# View Channels while Managing Channel List



## DVDerek (Sep 30, 2002)

I have Comcast Digital Starter which has mostly analog stations and then HD versions of those. Unfortunately, TiVo seems to know about Digital Preffered only. So it thinks I have some 200 channels that I don't actually receive. No problem - I'll just go uncheck the channels.

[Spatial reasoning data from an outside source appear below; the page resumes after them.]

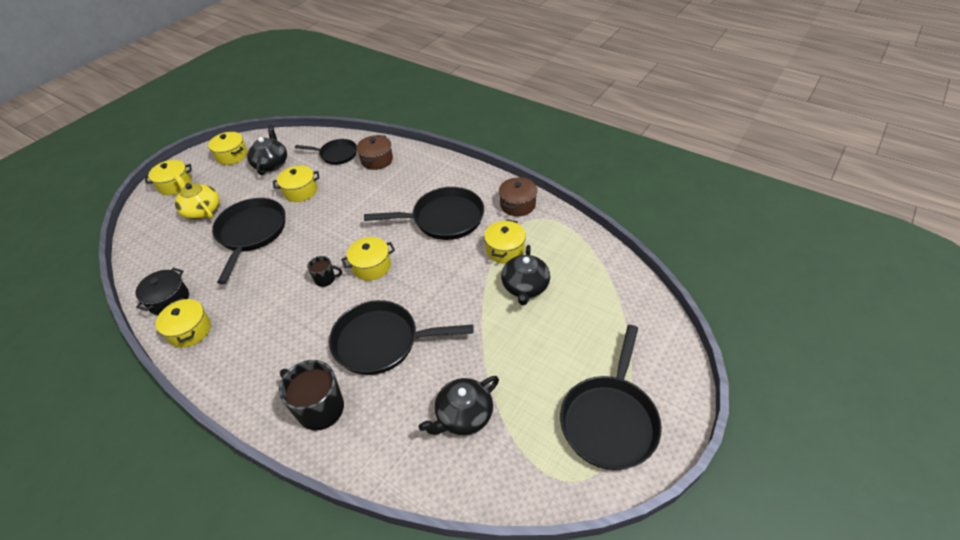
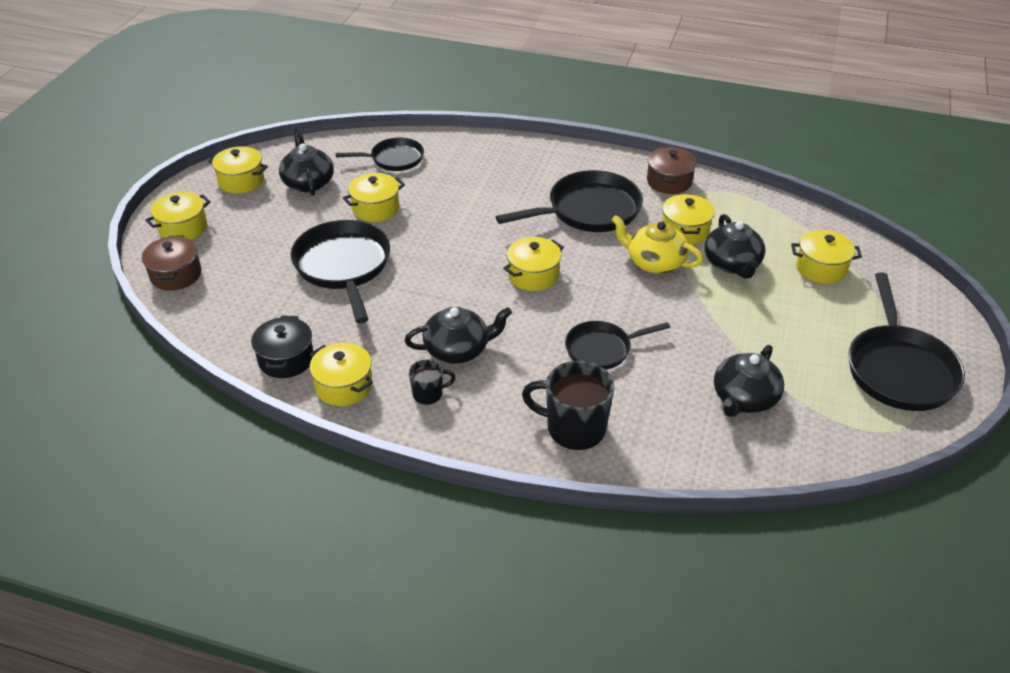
camera: 20 degrees left, 5 degrees down
(202, 210) = (250, 252): yellow teapot -> yellow teapot (654, 262)
(282, 318) = (458, 349): none -> black teapot
(325, 279) = (484, 299): black mug -> black mug (428, 394)
(377, 160) = (455, 158): brown pot -> brown pot (176, 275)
(382, 342) = (602, 349): black pan -> black pan, size x0.61
(595, 305) = (821, 268): none -> yellow pot

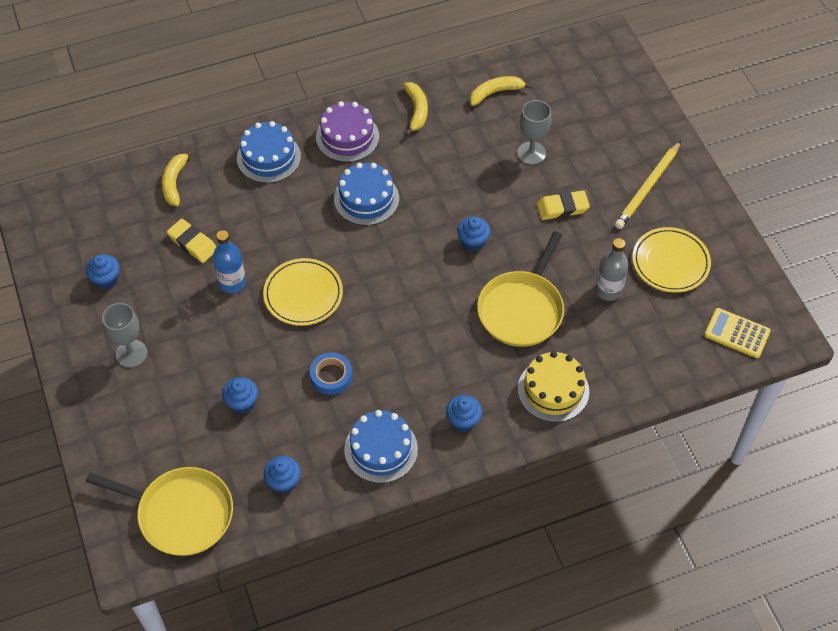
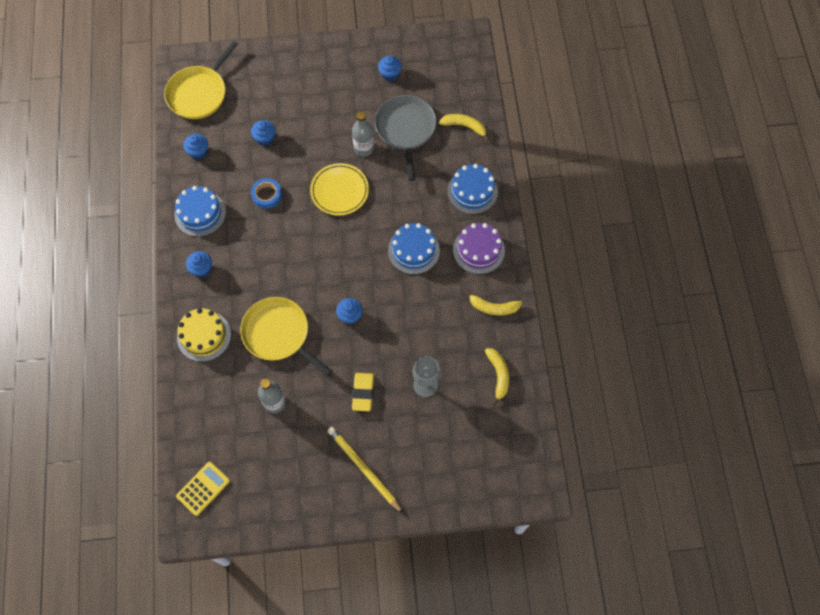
camera: 105 degrees right, 10 degrees up
(131, 353) = (325, 82): grey goblet -> none
(193, 243) = (405, 130): yellow eraser -> grey pan
(232, 283) = (364, 148): blue bottle -> grey bottle
(670, 262) = (285, 460): yellow plate -> none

The problem is that I often come across stations that I'm not sure if I get or not. I have to press live TV, check it out, then come back. It'd be great if I could manage this list while actually looking at what's being played on the various stations.


----------



## nirisahn (Nov 19, 2005)

+1. That would especially be useful for weeding out subscription channels (like channels that carry seasonal sports subscriptions) and PPV. I don't need 60+ channels in my guide that I don't receive without paying extra for. What I wind up doing is using the remote for the cable box to go through all the channels one at a time and write down the ones I get and put a check next to my favorites. Then I have to go back into the channel setup and go through the whole list again to check the ones I actually receive programming on and :up: my favorites. If I could see what broadcasting on each channel as I go through the channel selection process it would take half as long. Considering that those of us with cable receive hundreds of channels, it's a very time consuming project.


----------



## kaegey (Jul 17, 2005)

DVDerek said:


> I have Comcast Digital Starter which has mostly analog stations and then HD versions of those. Unfortunately, TiVo seems to know about Digital Preffered only. So it thinks I have some 200 channels that I don't actually receive. No problem - I'll just go uncheck the channels.
> 
> The problem is that I often come across stations that I'm not sure if I get or not. I have to press live TV, check it out, then come back. It'd be great if I could manage this list while actually looking at what's being played on the various stations.


At least you get it to recognize Digital Starter; I only get one channel lineup and it no longer exists! 

And since I can find no way to manually ADD channels I am missing, I loose a bunch! 

If I hand type them in, I can see them but not ch up / ch down or scheduled.


----------